吴登昌:一种办法就是合理分摊,等价交换。
杨 东:摊给谁?
吴登昌:这是市场法则,因为比如债务问题很多是我们国有银行的债务。那么国有银行也要看到这一点,如果这个国有企业不改革的话,原来这些债务就都破产了,都化为乌有了。如果现在先让一下,让这企业发展了,最后这个债务大部分还有收回的可能。
杨 东:一系列的改革当中政府是一种什么样的角色?
吴登昌:政府一开始对促进国有企业的改革上,应该说还是A角,那么逐步逐步变成B角。
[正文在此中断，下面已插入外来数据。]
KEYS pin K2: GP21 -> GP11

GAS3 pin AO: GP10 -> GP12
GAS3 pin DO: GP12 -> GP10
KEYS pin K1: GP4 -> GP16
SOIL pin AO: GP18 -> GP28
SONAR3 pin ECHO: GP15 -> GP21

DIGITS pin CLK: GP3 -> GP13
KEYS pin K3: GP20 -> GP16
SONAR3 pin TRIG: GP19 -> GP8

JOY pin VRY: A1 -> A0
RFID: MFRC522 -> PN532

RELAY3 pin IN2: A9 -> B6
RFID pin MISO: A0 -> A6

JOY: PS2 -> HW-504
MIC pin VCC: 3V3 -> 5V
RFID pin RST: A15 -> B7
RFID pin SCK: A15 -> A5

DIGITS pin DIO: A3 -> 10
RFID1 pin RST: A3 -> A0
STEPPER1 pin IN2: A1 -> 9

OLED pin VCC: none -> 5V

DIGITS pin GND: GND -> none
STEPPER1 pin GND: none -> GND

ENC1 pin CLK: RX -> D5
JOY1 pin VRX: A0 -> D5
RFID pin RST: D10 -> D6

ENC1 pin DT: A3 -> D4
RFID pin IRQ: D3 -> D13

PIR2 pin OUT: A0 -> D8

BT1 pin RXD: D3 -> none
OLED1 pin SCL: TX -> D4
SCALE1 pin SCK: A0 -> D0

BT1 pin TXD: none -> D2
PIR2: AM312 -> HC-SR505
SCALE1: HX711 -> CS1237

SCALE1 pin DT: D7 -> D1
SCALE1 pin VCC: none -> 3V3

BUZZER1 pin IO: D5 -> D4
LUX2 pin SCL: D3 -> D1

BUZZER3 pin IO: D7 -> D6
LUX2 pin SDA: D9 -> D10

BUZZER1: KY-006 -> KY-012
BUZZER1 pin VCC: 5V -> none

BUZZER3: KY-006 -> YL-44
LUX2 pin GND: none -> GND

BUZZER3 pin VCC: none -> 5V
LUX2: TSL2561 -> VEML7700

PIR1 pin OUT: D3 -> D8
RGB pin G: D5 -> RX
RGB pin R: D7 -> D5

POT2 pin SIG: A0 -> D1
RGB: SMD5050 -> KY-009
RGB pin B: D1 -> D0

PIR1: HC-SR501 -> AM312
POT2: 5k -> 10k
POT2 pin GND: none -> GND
国有企业特别是很多困难国有企业,它在没有改革之前,你说躺到你政府身上也行,我们很多厂长、经理在我当市长时经常说,“我是你的企业,那么我不找你找谁呀?”他没有别的办法。
杨 东:现在不说这个话。
吴登昌:现在不是这样,人家重大的决策都是董事会,你想参与也不可能。
杨 东:您作为那么多年市长,管企业那么多年,您的心态上是不是很失落?
吴登昌:这个说老实话,我没有失落感,恰恰是豁然开朗,心情非常高兴,特别是十六届三中全会《决定》里面关键一句话,使股份制成为公有制的主要实现形式。同时讲了产权制度,是现代企业制度的核心问题。这把我们近几年改革当中遇到的一些难点,一些难题都在理论上和方针上给我们讲得非常清楚。依据这个来统一思想是非常好的,所以去年为什么宝鸡的国有企业能够形成高潮,改革的高潮,产权招商也形成了热潮,就是基于中央这样一个决策。
杨 东:非常感谢您接受我们的采访,我们也希望宝鸡市在今后的发展过程当中更上一层楼。